Two US-Heathrow flights diverted due to smoke emergencies

Two British Airways flights from the US to the UK were forced to make emergency landings in the past 10 days after burning smells were detected in business class, Canadian investigators have found.

In the first incident, on February 1, attendants sprayed a fire extinguisher on two seats as the Washington Dulles to Heathrow Airport flight was diverted to Halifax, Canada.

In the second, on February 10, another Boeing Dreamliner, this one flying from Boston to Heathrow, had another smoke emergency, also in the business class section, and it was forced to land in St John’s, Newfoundland.

The Canadian Transport Safety Board has issued reports on both incidents.

The Dulles flight captain issued a Pan-Pan emergency call — meaning urgent assistance is required but there is no apparent threat to life — to air-traffic controllers.

The plane landed in Halifax where passengers disembarked using doors and not emergency procedures.

Cabin crew used a halon fire extinguisher on seats in the business class section, the report found.

It said passengers complained of a burning smell but there was no visible smoke damage.

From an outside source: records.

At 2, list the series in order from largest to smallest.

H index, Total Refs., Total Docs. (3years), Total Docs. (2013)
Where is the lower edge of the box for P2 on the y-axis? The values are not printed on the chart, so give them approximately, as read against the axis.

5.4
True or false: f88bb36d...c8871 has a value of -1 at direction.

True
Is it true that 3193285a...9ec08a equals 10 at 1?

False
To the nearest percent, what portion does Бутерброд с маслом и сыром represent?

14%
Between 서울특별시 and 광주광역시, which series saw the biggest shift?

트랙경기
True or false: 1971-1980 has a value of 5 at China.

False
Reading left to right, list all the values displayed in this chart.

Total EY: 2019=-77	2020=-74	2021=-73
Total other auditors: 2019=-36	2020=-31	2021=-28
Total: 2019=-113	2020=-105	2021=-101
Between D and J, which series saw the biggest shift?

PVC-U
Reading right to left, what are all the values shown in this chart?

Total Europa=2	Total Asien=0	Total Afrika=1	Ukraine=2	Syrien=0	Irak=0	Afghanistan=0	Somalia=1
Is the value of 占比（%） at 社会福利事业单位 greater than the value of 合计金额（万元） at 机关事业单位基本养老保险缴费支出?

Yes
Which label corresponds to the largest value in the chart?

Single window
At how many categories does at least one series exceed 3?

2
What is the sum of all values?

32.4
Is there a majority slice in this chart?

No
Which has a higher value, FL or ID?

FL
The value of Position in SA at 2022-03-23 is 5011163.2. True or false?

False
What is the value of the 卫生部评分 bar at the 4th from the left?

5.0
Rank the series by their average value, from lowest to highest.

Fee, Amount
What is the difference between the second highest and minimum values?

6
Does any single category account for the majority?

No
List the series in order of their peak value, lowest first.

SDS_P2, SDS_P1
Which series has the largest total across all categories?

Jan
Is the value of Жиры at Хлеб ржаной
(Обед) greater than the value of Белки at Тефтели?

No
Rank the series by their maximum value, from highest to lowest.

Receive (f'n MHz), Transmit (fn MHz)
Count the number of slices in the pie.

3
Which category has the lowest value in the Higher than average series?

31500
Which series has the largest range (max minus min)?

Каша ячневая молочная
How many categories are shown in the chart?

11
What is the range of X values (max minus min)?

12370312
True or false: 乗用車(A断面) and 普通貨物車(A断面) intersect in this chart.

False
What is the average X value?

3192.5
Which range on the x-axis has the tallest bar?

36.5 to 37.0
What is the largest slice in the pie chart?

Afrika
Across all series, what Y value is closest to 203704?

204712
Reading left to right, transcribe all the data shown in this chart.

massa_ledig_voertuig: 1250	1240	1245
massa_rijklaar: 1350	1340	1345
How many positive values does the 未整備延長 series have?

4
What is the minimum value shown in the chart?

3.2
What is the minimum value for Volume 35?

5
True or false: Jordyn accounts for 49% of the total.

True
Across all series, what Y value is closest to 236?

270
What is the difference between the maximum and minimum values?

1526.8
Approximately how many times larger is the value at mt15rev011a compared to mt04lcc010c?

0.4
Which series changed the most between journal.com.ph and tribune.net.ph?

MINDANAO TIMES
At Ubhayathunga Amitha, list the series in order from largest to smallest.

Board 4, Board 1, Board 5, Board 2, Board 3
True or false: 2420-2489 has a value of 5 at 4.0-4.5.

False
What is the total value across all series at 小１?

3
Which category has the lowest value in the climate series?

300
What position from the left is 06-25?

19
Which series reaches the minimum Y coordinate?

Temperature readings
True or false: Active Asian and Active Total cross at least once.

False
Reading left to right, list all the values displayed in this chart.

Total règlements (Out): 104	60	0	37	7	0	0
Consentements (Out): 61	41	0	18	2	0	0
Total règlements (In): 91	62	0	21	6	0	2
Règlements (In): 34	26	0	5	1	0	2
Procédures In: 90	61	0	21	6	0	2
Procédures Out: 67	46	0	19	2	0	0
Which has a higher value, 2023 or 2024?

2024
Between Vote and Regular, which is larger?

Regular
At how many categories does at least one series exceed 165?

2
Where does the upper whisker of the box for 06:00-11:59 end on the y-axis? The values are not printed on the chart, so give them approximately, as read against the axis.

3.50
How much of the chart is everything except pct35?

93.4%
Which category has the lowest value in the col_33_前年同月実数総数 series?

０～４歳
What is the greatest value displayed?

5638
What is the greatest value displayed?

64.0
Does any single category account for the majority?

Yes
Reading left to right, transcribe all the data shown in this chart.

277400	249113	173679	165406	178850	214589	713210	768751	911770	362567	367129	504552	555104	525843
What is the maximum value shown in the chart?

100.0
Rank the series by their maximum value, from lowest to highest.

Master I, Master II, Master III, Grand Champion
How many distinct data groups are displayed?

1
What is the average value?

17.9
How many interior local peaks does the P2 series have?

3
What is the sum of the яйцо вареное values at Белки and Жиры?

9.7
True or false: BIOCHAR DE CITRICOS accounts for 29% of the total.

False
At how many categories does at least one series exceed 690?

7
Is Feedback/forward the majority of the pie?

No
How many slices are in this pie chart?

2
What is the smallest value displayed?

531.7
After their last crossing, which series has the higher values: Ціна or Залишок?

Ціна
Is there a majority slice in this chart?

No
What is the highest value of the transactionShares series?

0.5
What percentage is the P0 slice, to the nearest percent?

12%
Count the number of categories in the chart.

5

Nine days later, a similar drama played out on the Boston to Heathrow plane, where passengers again smelt smoke coming from a seat in first class.

The flight was over the Atlantic Ocean and diverted to St John’s. Two attendants were taken to hospital after inhaling fumes, the CTSB reported.

Again, inspectors were not able to find the source of the burning smell.

“Both flights diverted as a precaution due to technical issues and they landed normally,” a BA representative said.

“We apologised to our customers for the disruption to their journey and got them on their way as soon as possible. Safety is always our highest priority.”